The man without a memory looked at me for a long time. Or what seemed like a long time. Hard to tell if he was thinking or if the thought had already passed through and out.
"Why are you telling me this?"
"Because you won't remember."
"No." He was very still. "But you will."
We sat there. The afternoon light slanted through the window, catching dust motes in its amber geometry.
"You keep changing it," he said finally. "Each time different."
"I'm trying to find-"
"The one that makes sense?" He looked at his hands again. Studied them like artifacts. "I do that too. Every morning I try to remember how I got here. Make up stories. Car accident one day. War injury the next. Fell off a building. Brain tumor. Stroke." He turned his hands over. "Doesn't matter which story I pick. I'm still here when I wake up."
He smiled, but it was distant. Already drifting.

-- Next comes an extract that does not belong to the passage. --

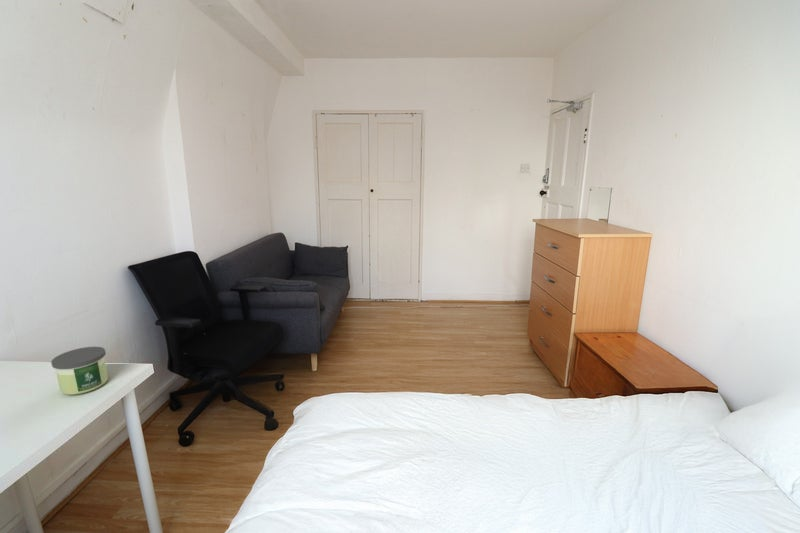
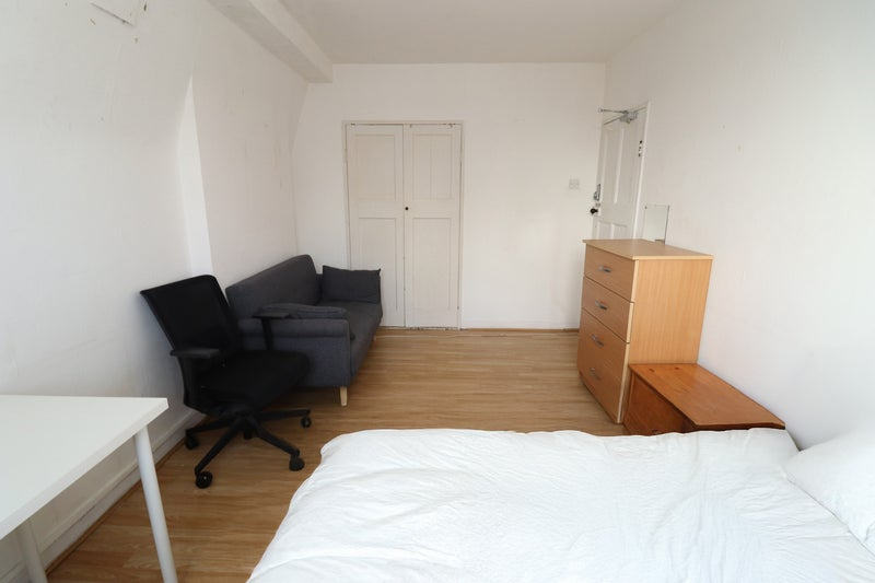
- candle [50,346,109,396]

"The story doesn't change it," he said. "What you did. What happened." He paused, and for a moment his eyes focused with surprising clarity. "You came here because I can't judge you. Can't hold it against you. Ten seconds and it's gone." Another pause. "But you'll still have said it. You'll remember saying it. To someone. That's what you needed."
I opened my mouth. Nothing came out.